**** Records to use

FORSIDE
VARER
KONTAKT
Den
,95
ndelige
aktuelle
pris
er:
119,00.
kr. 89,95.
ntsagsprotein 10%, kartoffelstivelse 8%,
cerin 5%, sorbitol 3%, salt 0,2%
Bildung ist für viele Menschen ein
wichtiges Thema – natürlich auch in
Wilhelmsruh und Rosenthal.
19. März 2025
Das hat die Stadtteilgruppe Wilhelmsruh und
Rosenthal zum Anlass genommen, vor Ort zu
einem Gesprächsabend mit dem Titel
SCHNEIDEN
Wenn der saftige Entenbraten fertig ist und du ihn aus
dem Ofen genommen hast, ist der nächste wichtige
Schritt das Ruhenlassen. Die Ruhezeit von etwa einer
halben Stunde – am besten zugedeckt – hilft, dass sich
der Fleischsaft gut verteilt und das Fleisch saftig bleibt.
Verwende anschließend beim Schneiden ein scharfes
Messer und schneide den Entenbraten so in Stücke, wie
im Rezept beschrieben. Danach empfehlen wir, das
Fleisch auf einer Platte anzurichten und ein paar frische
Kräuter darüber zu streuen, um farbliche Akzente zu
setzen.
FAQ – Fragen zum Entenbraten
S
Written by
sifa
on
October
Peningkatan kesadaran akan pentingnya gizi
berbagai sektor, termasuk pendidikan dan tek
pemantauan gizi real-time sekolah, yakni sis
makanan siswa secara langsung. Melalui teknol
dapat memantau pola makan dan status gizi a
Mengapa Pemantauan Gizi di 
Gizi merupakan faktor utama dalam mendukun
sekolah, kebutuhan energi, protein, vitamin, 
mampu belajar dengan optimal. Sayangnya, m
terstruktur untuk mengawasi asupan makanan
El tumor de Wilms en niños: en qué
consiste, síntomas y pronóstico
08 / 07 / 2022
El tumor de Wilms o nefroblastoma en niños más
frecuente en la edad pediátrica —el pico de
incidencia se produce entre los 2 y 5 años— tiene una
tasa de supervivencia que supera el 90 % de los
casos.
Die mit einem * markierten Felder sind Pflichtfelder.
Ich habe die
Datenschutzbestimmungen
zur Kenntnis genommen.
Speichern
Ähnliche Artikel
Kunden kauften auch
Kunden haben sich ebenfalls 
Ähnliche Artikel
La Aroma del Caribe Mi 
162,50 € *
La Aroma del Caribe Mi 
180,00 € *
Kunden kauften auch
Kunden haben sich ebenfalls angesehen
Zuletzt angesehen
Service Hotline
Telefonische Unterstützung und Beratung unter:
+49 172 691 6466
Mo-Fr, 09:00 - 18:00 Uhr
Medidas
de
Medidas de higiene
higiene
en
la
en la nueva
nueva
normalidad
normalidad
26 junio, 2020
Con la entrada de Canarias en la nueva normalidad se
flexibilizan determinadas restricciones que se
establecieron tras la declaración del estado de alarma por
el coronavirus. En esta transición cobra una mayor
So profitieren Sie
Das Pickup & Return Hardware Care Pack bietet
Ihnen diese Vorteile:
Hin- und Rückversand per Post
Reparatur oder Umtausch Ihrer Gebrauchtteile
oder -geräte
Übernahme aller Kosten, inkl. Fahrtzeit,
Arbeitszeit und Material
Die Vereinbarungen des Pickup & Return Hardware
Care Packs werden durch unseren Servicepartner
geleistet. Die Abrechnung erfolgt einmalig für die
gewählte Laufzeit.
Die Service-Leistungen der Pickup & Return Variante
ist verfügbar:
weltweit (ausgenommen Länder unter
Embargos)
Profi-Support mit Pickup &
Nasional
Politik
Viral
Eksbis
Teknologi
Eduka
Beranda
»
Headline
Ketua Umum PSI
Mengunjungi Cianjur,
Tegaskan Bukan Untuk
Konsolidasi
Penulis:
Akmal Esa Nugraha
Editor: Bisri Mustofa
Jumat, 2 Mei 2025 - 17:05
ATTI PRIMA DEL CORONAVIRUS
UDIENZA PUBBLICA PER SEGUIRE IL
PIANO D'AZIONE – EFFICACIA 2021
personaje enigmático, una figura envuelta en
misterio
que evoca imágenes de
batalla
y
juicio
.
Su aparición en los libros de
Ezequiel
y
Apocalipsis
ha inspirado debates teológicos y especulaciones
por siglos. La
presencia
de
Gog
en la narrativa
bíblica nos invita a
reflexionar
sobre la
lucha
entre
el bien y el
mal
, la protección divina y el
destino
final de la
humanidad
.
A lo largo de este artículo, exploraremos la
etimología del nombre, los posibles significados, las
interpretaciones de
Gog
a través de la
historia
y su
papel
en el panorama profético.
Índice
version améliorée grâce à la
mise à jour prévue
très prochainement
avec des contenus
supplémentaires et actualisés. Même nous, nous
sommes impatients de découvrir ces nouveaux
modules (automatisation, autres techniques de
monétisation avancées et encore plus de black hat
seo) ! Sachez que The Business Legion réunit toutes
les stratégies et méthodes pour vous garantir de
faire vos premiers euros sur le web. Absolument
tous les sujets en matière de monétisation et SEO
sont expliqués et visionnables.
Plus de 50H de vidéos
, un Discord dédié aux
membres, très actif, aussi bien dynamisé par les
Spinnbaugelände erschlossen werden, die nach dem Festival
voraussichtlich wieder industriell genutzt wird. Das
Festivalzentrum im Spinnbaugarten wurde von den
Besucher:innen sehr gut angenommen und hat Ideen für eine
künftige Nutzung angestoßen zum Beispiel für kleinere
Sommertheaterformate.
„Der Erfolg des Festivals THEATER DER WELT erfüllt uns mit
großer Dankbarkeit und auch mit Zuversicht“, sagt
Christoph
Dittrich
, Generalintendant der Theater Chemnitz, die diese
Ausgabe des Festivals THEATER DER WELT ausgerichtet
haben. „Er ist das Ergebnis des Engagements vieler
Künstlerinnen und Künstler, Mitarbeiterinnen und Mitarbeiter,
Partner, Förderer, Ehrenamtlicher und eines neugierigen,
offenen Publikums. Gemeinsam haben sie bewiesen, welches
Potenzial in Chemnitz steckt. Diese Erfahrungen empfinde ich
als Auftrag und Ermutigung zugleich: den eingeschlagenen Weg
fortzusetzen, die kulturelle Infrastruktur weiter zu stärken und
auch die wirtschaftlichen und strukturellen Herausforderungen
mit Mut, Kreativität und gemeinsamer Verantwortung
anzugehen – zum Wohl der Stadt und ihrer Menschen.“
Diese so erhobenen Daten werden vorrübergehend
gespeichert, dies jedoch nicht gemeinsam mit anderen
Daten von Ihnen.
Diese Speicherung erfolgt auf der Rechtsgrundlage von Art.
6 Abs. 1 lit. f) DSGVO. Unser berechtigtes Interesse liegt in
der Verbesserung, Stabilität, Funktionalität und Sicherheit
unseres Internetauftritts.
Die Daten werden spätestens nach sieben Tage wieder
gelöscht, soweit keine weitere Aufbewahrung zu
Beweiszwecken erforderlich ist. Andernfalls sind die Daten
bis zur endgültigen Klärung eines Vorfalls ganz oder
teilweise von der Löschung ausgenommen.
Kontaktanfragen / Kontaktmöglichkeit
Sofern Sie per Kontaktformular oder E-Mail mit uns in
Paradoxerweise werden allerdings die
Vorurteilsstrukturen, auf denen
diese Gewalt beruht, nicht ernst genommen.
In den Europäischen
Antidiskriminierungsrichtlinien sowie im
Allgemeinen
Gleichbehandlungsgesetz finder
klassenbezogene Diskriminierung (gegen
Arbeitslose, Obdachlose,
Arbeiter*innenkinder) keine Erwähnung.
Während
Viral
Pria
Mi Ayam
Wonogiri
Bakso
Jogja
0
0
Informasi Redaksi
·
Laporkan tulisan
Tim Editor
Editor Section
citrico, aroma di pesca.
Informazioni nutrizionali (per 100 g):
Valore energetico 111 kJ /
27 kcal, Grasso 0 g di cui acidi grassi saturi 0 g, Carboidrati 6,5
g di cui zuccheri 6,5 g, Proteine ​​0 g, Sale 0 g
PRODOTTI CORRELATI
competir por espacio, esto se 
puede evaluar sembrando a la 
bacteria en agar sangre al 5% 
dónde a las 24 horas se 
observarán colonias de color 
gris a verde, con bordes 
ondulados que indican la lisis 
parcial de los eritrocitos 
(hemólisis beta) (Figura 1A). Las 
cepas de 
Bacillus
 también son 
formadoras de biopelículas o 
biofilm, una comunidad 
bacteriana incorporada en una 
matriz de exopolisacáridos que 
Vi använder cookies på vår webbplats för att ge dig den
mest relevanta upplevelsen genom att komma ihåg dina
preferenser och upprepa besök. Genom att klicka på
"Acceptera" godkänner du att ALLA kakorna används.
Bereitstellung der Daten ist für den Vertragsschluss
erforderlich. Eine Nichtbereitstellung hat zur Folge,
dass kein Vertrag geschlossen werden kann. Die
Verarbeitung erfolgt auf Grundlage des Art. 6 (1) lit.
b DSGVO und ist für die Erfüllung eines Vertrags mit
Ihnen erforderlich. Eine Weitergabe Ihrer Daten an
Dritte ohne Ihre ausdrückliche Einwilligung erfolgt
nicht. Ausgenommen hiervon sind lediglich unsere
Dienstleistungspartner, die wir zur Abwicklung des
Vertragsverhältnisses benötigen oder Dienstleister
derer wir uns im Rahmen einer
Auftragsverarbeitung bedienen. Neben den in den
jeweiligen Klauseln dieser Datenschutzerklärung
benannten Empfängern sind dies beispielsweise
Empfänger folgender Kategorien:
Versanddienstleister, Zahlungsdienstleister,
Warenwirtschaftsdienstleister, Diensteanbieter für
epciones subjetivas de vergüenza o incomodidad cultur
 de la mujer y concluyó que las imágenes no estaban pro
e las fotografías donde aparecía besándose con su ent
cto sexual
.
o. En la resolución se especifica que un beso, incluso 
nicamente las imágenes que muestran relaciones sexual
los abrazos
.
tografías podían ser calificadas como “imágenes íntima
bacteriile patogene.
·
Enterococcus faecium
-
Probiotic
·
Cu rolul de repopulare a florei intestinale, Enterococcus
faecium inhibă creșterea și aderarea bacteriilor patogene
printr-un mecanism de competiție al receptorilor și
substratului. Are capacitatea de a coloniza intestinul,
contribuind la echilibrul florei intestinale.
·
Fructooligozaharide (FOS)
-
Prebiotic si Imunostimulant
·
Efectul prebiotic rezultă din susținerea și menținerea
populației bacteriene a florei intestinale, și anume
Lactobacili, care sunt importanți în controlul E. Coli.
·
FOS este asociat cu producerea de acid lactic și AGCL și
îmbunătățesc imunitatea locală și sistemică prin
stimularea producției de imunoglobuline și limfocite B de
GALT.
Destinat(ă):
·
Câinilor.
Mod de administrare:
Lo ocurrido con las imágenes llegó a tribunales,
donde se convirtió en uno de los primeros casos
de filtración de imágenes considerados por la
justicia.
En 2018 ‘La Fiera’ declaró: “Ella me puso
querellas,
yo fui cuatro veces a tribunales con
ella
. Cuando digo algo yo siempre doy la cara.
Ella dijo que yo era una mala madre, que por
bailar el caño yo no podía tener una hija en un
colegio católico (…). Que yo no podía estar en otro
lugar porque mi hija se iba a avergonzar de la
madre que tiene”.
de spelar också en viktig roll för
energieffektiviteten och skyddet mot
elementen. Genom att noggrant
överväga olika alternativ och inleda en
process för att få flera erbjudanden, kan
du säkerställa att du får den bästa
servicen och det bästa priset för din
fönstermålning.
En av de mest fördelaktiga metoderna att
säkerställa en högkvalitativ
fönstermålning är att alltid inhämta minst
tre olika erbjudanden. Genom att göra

********

Return each line above where the word "ebenfalls" shows up.

Kunden haben sich ebenfalls 
Kunden haben sich ebenfalls angesehen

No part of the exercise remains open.